Redivis’s mission is to create a frictionless “data commons”—a place where researchers can discover, request access to, and query large datasets to support their studies. To make this goal possible, Redivis began to rethink the traditional data-distribution process.
Challenges to making data more accessible
When Redivis first started, their team interviewed dozens of researchers to understand their biggest problems. Most researchers expressed how difficult it is to find new datasets, and how many steps it takes to access and work with the data—often before knowing if the information the dataset contains is even useful for their study. Additionally, data administrators want their datasets to be utilized but are often concerned about data security.
Storing large amounts of sensitive data requires the right set of security controls. To help keep their data secure, Redivis developed a transparent, tiered access system for datasets.
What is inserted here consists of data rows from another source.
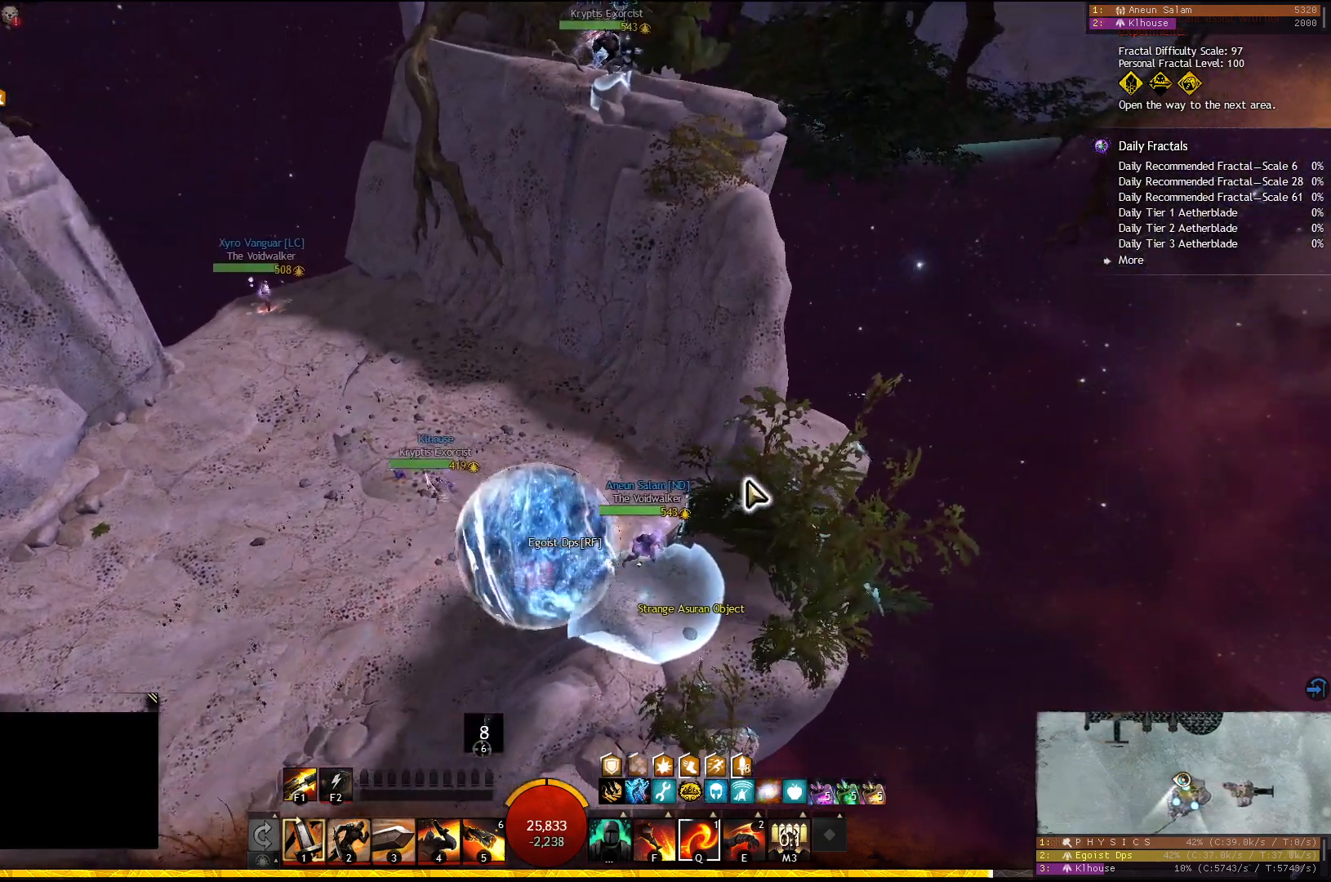
Gameplay with keyboard; each line is a JSON object with the keys held at the frame after it. "events" lists presses ("down") and releases ("up") of "1", "2", "3", "4", "5", "a", "d", "e", "f", "f1", "f2", "f3", "f4", "f5", "q", "s", "shift" and "w" between this image and that frame as [ms after this image, input, new state], when the widget could be followed in between. No other keys are recorded. Mouse input is not recorded.
{"keys": ["w"], "events": [[467, "w", "down"]]}
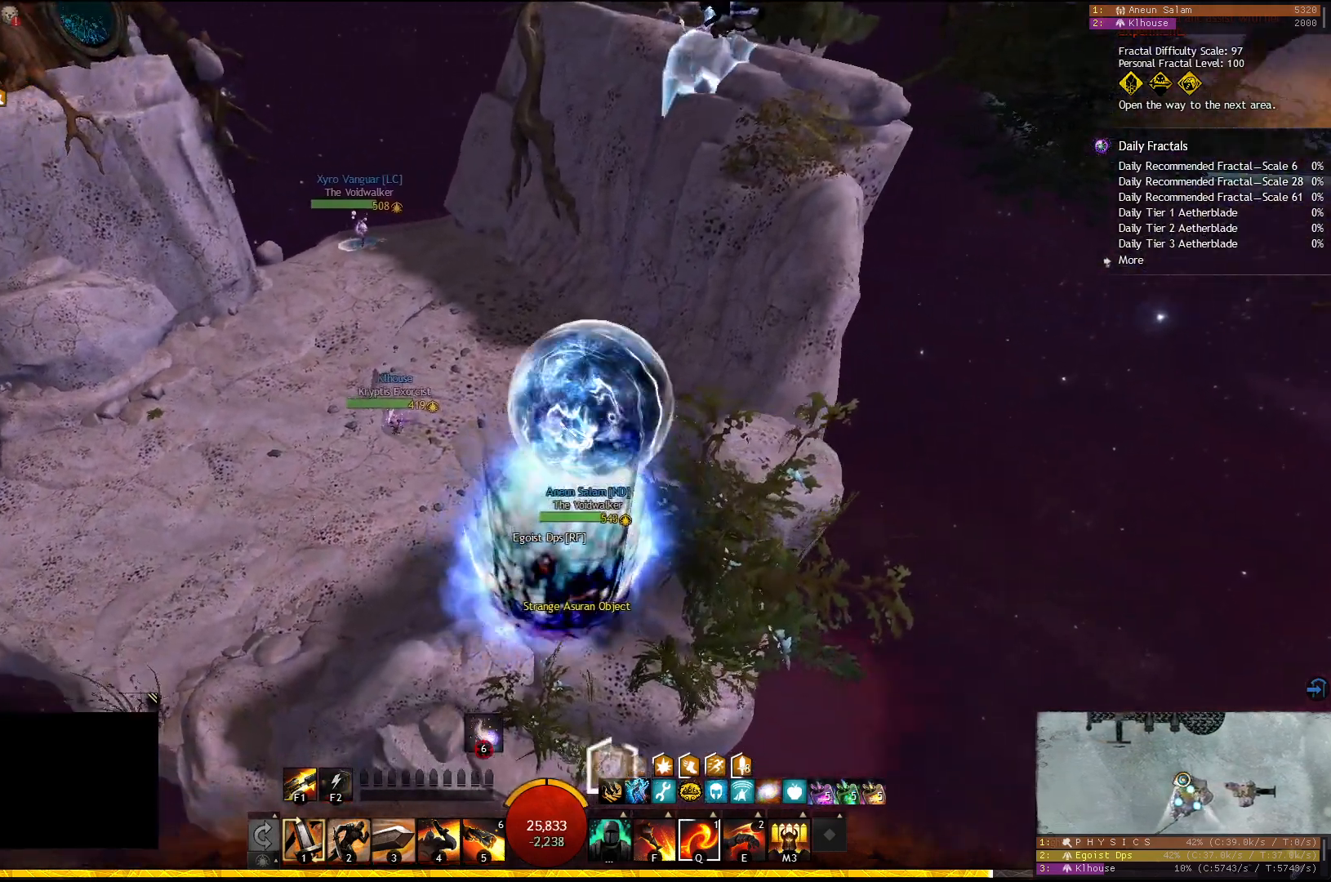
{"keys": ["w"], "events": []}
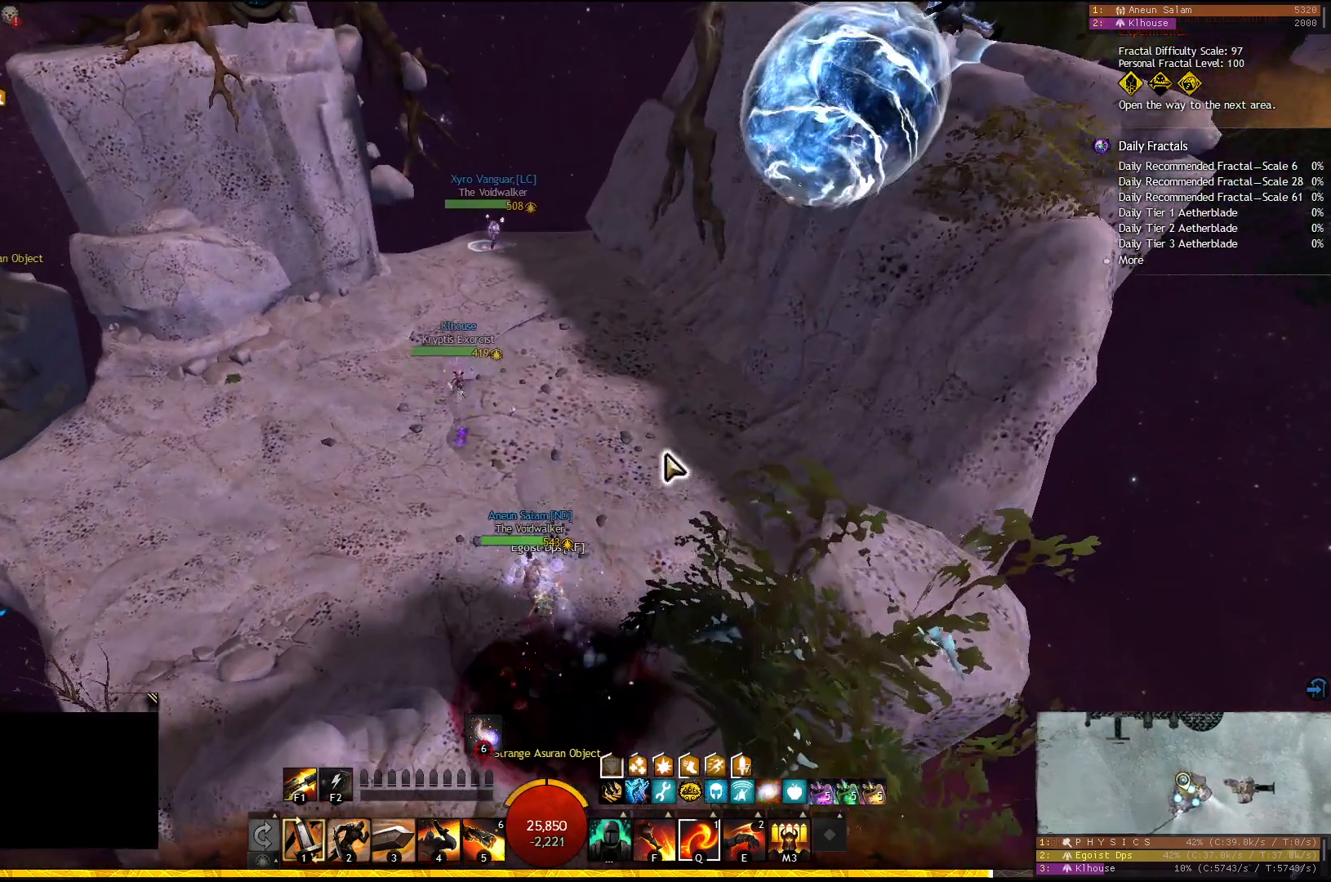
{"keys": ["2", "w"], "events": [[367, "2", "down"], [450, "2", "up"], [500, "2", "down"]]}
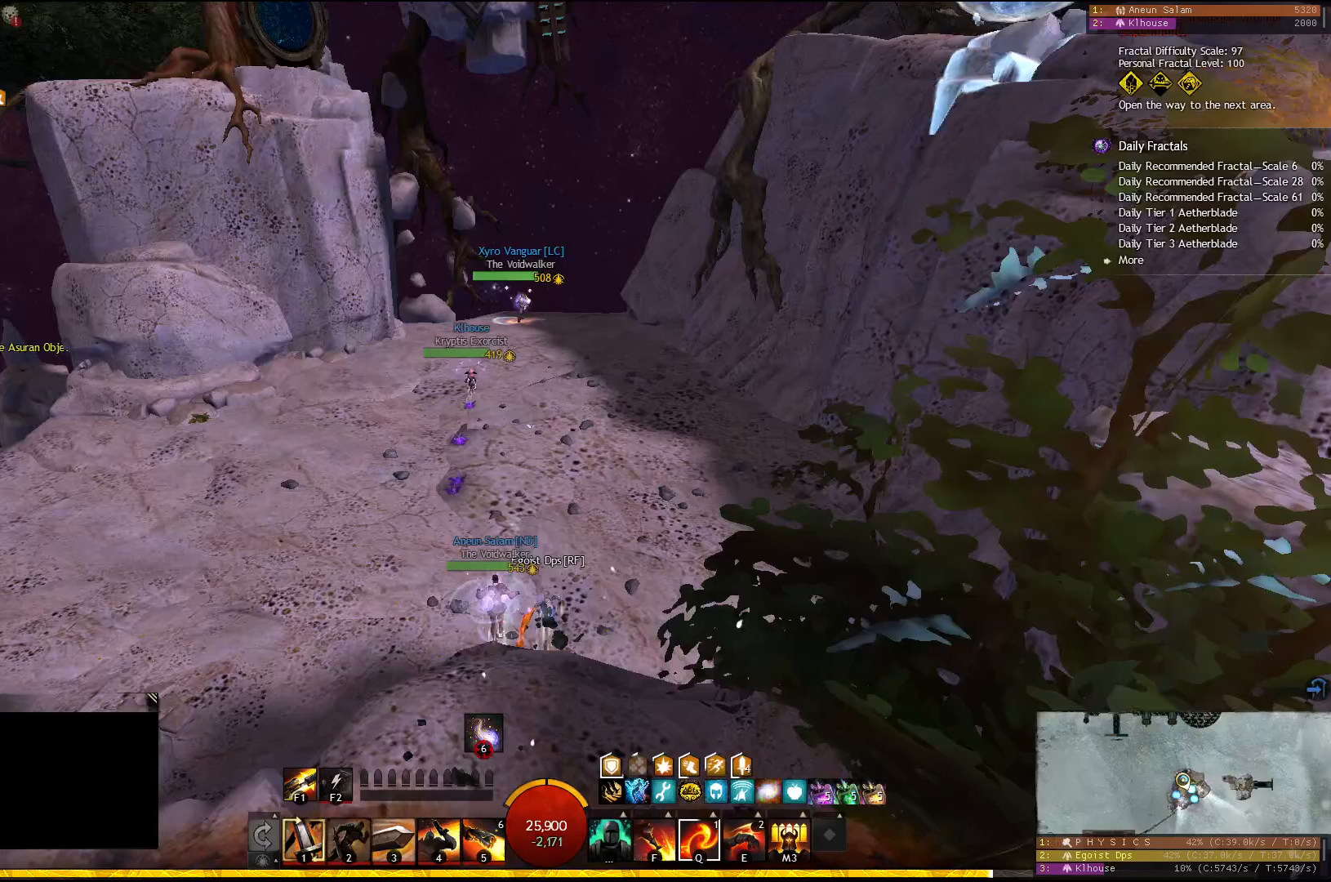
{"keys": [], "events": [[117, "2", "up"], [233, "w", "up"]]}
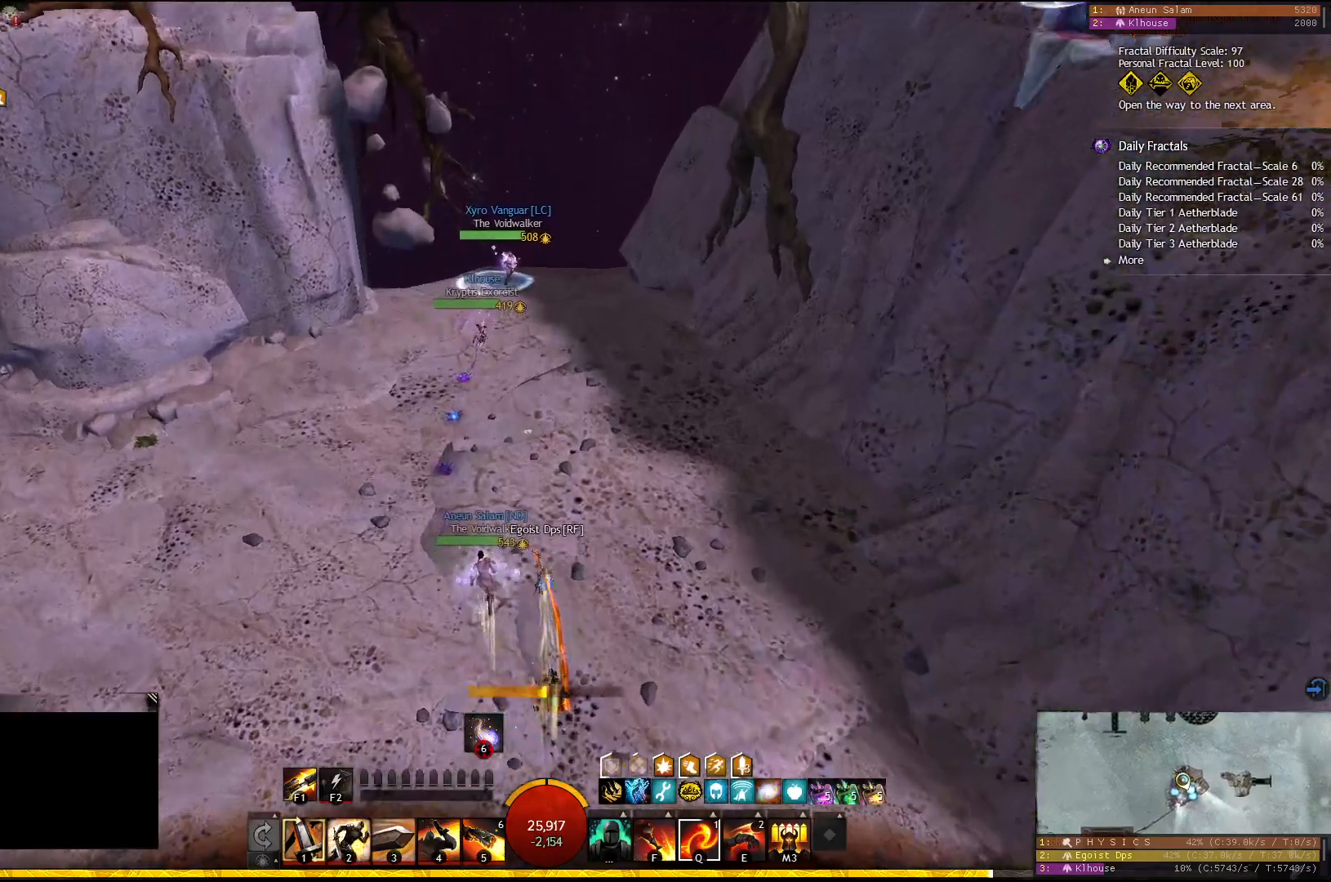
{"keys": [], "events": []}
Researchers can request separate access to a dataset’s documentation, variables, sample, and full data, which allows them to assess the usability of the dataset without filing access applications. Moreover, administrators can set rules for how researchers use and combine different datasets depending on their level of access.
Redivis built their platform on top of Google Cloud’s security infrastructure, which allows the company to encrypt data, manage security keys, and helps secure datasets with the operational and physical security layers available. Combined with detailed audit logs (supported by Google Cloud Logging) and robust application-level security controls, Redivis is able to provide data owners with the peace of mind that their data is only being accessed and used as they’ve allowed.
Sharing data to build more compelling stories
When we join multiple sources of data, we can uncover a more complete story, such as in the case of examining environmental conditions. By combining data about historic fires, air quality data, and population health outcomes, researchers are able to offer policy guidance to protect the most at-risk populations. However, if the datasets stayed separate, we would likely lose insight into the impact these events have on each other. With the help of cloud solutions like Cloud Storage and BigQuery, Redivis figured out ways to securely connect the data between public datasets hosted in Big Query with private datasets to unlock enriched insights for their researchers.
Using Cloud Storage, Redivis makes it easy for administrators to upload large amounts of data to the platform. These data records are then stored in BigQuery, Google Cloud’s serverless and scalable data warehouse. When researchers explore their data with Redivis, they can easily see what steps they need to take to request access to existing records. Once authorized, users can query the data using SQL, without needing to know database languages. This will provide the user with manageable data subsets that can be analyzed within the context of their current study. Finally, researchers can integrate a wide array of analytical tools into this data pipeline. Using BigQuery’s ability to one-click export data to Google’s Data Studio, Redivis is able to create interactive data visualizations and integrate with notebook environments through Python and R clients.
With BigQuery managing infrastructure requirements, Redivis scaled to petabytes of data, 1,000 times larger than the terabytes they had previously, without additional infrastructure workloads straining their company. Most importantly, BigQuery’s compute architecture supports real-time analysis across billions of records from both public and restricted datasets, unlocking new ways to discover insights. “Researchers are regularly coming to me to say that queries that once took hours are executing in seconds,” says Ian Mathews, CEO of Redivis. “One can only imagine how transformative this is in understanding new datasets and exploring novel hypotheses.”
The future of data accessibility
As more academic institutions and researchers join Redivis, they will continue to identify ways of minimizing friction at every step of the data-driven research process.